Segment Start: Provided entries

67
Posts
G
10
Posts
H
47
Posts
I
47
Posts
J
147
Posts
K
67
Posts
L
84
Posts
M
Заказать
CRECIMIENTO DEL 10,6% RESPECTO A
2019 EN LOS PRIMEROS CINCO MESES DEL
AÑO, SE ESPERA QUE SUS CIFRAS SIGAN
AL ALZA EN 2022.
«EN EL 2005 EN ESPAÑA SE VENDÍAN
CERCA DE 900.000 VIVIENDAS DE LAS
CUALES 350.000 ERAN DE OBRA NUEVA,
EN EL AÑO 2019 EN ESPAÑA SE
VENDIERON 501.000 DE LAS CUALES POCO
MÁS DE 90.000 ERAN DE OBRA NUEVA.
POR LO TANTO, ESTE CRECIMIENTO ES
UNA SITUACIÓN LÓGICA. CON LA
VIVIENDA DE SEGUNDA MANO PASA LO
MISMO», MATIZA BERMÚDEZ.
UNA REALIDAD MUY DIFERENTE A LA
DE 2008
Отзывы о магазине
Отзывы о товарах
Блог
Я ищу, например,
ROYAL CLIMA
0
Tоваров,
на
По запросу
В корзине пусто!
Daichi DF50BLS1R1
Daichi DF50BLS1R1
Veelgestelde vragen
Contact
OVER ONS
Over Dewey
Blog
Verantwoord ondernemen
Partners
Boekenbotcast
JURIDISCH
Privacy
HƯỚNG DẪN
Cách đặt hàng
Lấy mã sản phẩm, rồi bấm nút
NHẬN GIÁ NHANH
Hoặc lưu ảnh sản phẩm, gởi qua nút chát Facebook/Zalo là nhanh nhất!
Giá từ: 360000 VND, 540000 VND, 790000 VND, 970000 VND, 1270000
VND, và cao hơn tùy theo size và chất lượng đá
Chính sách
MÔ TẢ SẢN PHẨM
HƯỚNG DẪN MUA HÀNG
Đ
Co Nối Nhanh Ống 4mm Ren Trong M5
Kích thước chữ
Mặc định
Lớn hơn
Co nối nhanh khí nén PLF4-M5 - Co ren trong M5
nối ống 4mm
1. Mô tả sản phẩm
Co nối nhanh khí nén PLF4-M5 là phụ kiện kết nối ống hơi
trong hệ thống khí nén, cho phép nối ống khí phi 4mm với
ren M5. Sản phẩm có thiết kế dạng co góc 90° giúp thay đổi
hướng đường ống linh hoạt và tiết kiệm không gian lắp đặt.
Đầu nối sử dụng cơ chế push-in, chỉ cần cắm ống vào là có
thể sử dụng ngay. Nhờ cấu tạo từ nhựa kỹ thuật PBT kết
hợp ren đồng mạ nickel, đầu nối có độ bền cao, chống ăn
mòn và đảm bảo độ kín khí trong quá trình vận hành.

Segment End: Provided entries
Segment Start: Provided entries

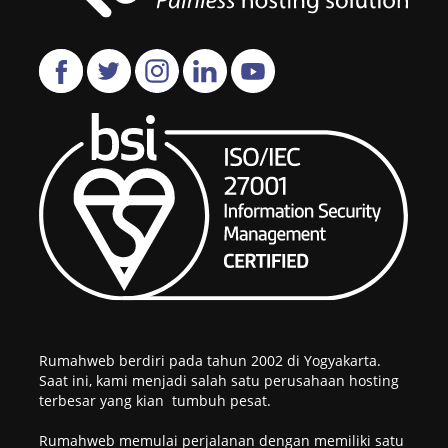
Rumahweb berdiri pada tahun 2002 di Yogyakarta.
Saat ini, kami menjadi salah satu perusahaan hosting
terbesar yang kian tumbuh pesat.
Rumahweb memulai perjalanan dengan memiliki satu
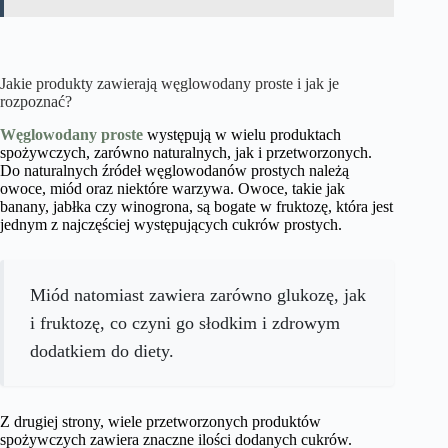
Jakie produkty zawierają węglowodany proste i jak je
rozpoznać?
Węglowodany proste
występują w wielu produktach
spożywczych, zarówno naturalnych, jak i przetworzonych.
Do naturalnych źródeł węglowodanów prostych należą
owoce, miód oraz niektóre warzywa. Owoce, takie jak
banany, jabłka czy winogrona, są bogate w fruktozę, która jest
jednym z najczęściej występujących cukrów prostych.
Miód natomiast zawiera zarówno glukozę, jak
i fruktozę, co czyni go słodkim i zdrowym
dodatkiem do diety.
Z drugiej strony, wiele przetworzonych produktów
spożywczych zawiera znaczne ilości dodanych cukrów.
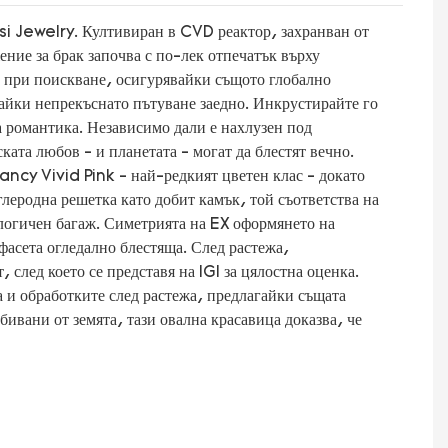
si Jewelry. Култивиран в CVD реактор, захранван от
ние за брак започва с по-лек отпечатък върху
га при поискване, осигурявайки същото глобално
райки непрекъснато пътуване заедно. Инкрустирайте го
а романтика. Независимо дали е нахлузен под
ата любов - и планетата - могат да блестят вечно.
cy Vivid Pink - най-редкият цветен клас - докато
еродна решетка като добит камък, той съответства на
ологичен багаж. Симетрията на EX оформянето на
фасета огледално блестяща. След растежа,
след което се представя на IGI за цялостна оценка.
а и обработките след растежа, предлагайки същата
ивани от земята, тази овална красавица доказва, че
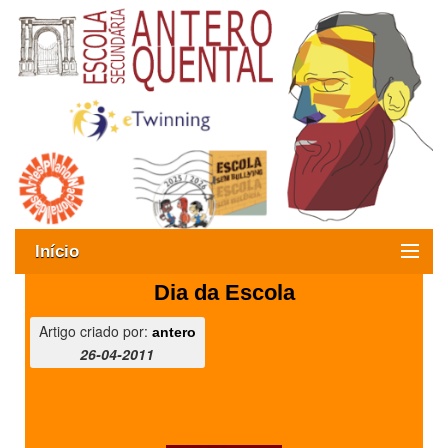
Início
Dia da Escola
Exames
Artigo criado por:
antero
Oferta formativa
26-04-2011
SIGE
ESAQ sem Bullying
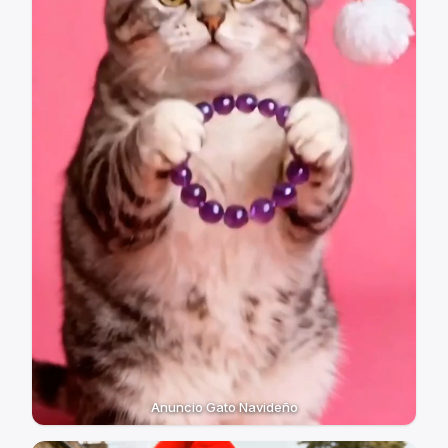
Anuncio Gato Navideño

Segment End: Provided entries

Task to carry out
Within the entries above, find the string "NUEVA" and return each line that holds it.

Exercise response
CUALES 350.000 ERAN DE OBRA NUEVA,
MÁS DE 90.000 ERAN DE OBRA NUEVA.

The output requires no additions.